## [THE TASK]
Report every line from the following entries that contains the string "object".

╭─ GIVEN INFORMATION

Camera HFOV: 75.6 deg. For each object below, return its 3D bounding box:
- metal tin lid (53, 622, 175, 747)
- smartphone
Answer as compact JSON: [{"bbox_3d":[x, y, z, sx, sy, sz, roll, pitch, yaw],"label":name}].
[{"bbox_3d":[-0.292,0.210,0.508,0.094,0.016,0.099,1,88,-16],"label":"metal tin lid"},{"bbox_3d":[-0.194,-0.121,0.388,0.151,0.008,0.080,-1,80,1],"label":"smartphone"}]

╰─
╭─ GIVEN INFORMATION

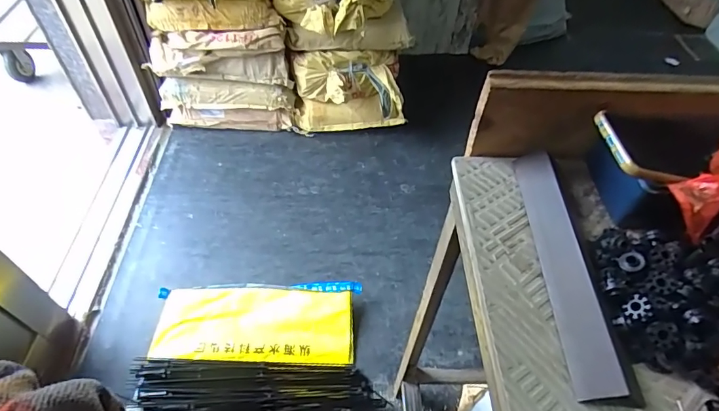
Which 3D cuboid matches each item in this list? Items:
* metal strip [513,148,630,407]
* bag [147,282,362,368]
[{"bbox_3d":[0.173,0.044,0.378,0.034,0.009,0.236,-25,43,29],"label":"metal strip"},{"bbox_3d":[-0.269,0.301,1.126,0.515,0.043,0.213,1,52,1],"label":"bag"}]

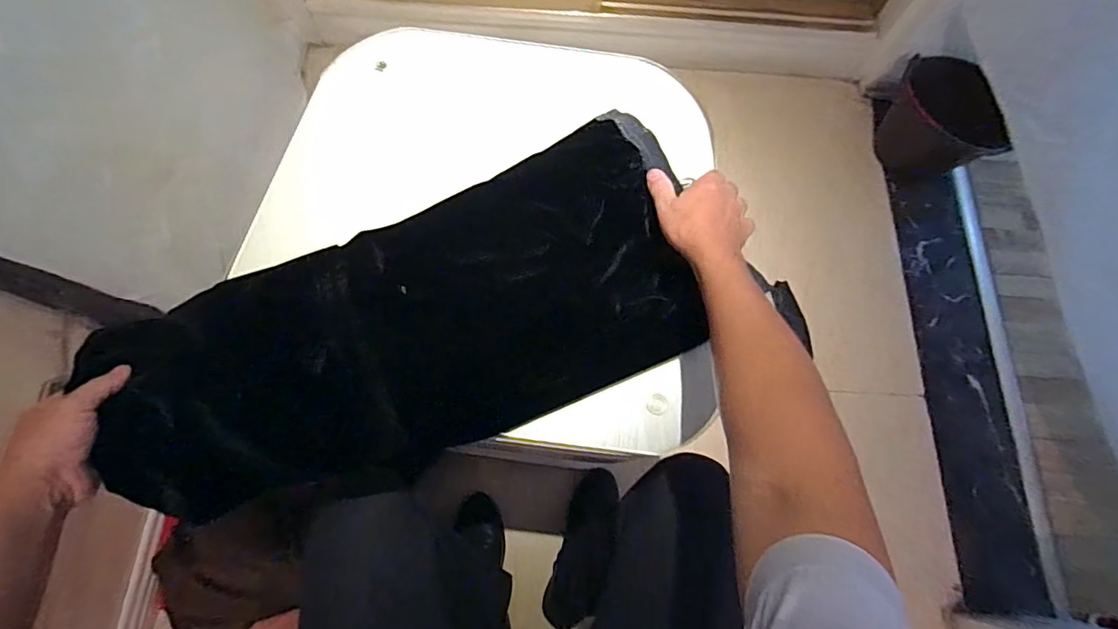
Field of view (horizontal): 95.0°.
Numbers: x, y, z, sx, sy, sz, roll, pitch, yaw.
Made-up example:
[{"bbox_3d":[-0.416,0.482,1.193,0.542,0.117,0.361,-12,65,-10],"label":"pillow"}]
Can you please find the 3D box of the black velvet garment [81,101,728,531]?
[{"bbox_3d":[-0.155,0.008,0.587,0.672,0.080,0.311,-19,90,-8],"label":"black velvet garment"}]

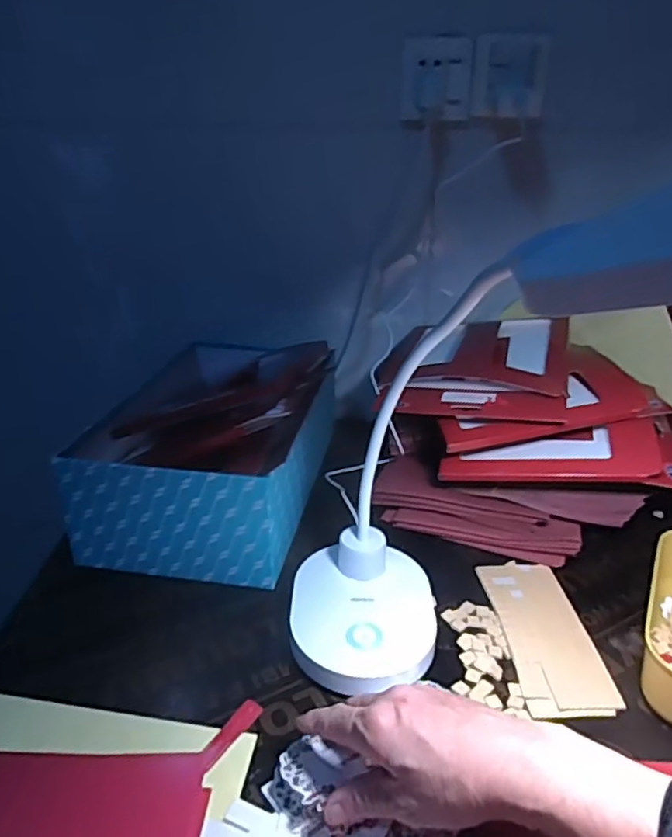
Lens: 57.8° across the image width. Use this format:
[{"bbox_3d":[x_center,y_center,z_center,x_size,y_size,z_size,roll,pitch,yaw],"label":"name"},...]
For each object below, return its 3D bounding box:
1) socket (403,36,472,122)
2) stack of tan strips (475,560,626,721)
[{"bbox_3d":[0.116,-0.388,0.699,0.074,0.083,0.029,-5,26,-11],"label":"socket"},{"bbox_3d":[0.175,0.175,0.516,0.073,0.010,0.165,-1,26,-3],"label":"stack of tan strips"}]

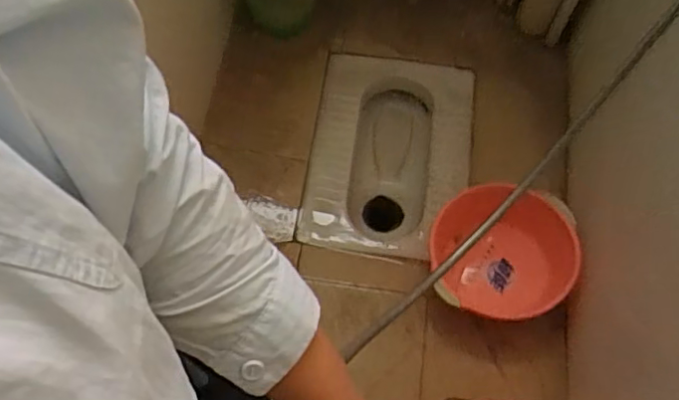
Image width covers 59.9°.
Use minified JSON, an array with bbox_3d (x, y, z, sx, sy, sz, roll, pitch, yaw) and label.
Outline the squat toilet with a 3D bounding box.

╰─

## [COMPLETED EXERCISE]
Camera HFOV: 75.6 deg. For each object below, return its 3D bounding box:
For each object below, return its 3D bounding box:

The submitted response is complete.